Does aerobic exercise training act synergistically with resistance to promote hypertrophy? New findings & challenges


Tommy Lundberg and colleagues from Mid Sweden University published a nice study in the first issue of the Journal of Applied Physiology for 2013. Their hypothesis was that aerobic exercise training (AT) will act synergistically with resistance training (RT) to promote muscle hypertrophy. Although contradictory to the general view, this hypothesis was based on recently published data by the same group showing an enhanced protein synthesis in response to knee extensors RT performed 6 hours after AT on the cycle ergometer compared with RE only (Lundberg et al., 2012).
What they did in the 2013 study?
·         10 moderately trained men with modest experience to weight training who had performed no regular RT before volunteered for this study.
·         Individuals performed 5 week unilateral knee extension aerobic and resistance training (AT+RT) while the contralateral leg performed RT only.
·         RT was performed 6hr after AT.
·         Individuals performed 15 AT and 12 RT sessions and showed 100% compliance to the program.
·         Quadricep femoris volume and cross sectional area, isokinetic strength and power and endurance were evaluated before and after training.

Main findings
·         A greater increase in quadriceps muscle volume after RT+AT compared with RT (13.6% vs 7.8%, respectively). All individuals presented greater increases in muscle volume with RT+AT.
·         Normalized torque (Nm/cm2) increased less –though not significantly- after RT+AT (12%) compared with RE (19%).
·         Increases in isokinetic peak torque were also similar across velocities for both RT+AT and RT.
·         These findings suggest that muscle hypertrophy observed after AT+RT dissociated from the gains in muscle strength and power. In fact, the gain in muscle strength and power tended to be greater with RT.

Implications for football training & take-home message
It seems that concurrent aerobic and resistance training might promote hypertrophy at least in moderately trained individuals. We don’t know if this holds true for well-trained football players or individuals. However, this hypertrophy might not be translated into greater gains in strength & power.

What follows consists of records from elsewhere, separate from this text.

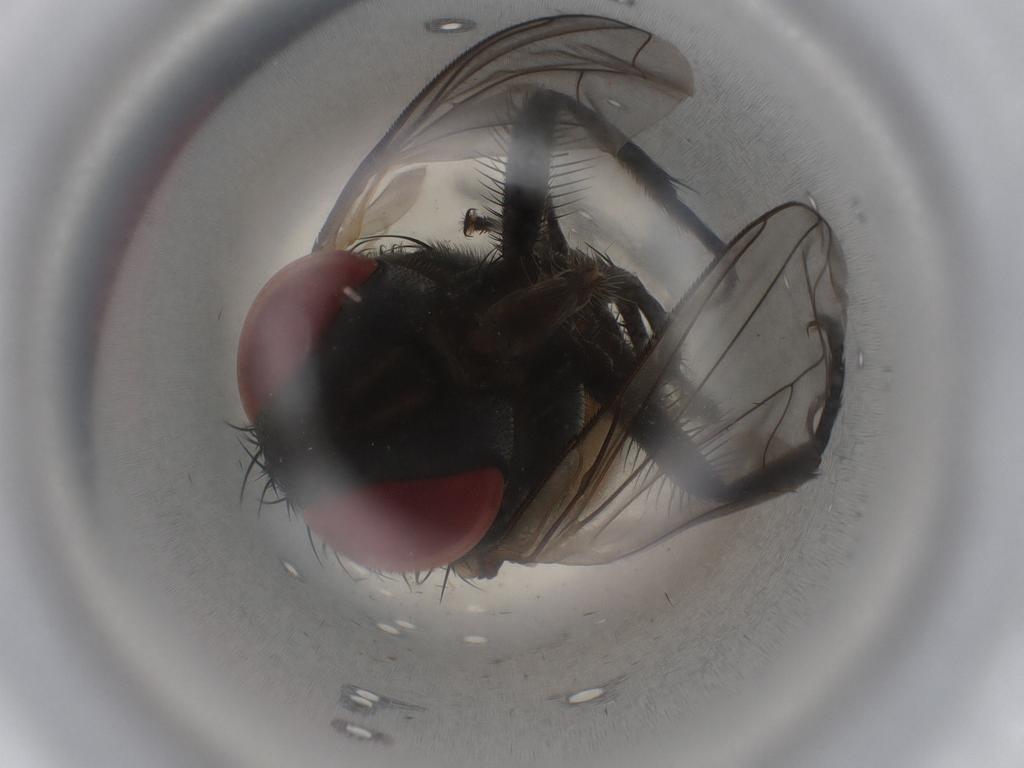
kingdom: Animalia
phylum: Arthropoda
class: Insecta
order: Diptera
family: Muscidae
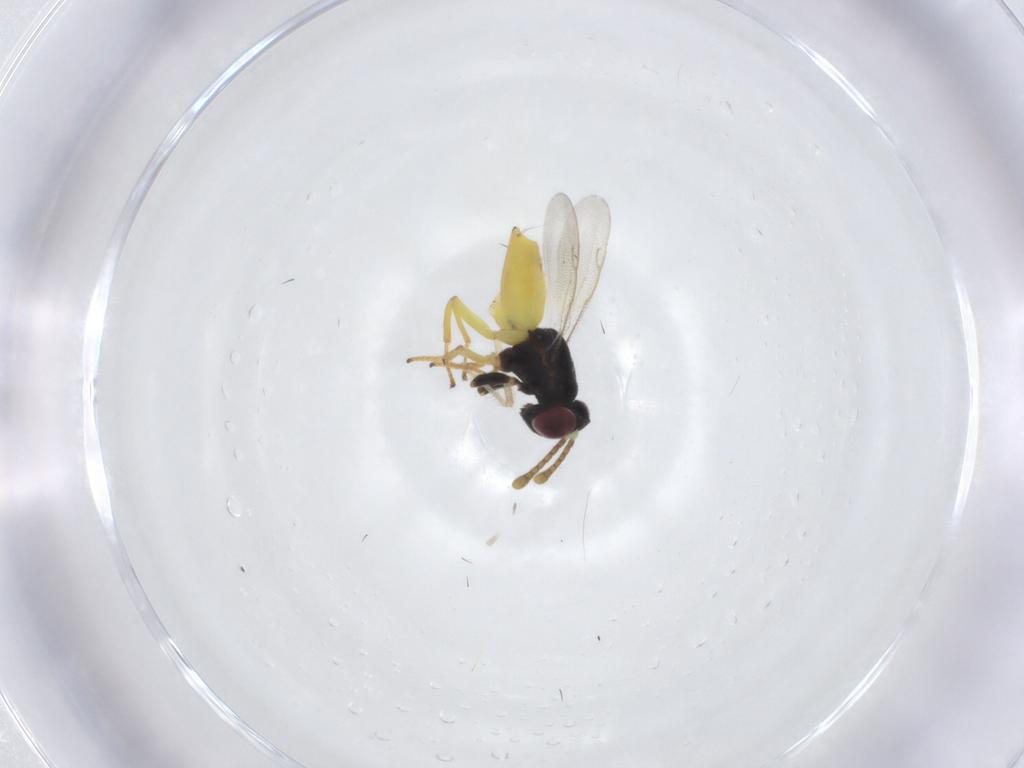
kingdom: Animalia
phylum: Arthropoda
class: Insecta
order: Hymenoptera
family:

Implications for the general population
Individuals might benefit from concurrent aerobic and resistance training since they might gain more muscle mass compared to resistance training only. Fat mass increment is important to combat excess body weight and fat by promoting a greater metabolic rate and to improve glucose metabolism.

Points to keep in mind
Aerobic training was contacted for a single “isolated” muscle group using a very well controlled experimental set-up (one-legged cycle exercise).
Moderately trained individuals took part in the study and this might affect generalization of these findings to other populations and sports.

References
Lundberg et al. Aerobic exercise alters skeletal muscle molecular responses to resistance exercise. Med Sci Sports Exerc 44: 1680-1688, 2012.
Lundberg et al. Aerobic exercise does not compromise muscle hypertrophy response to short-term training. J Appl Physiol 114: 81-89, 2013.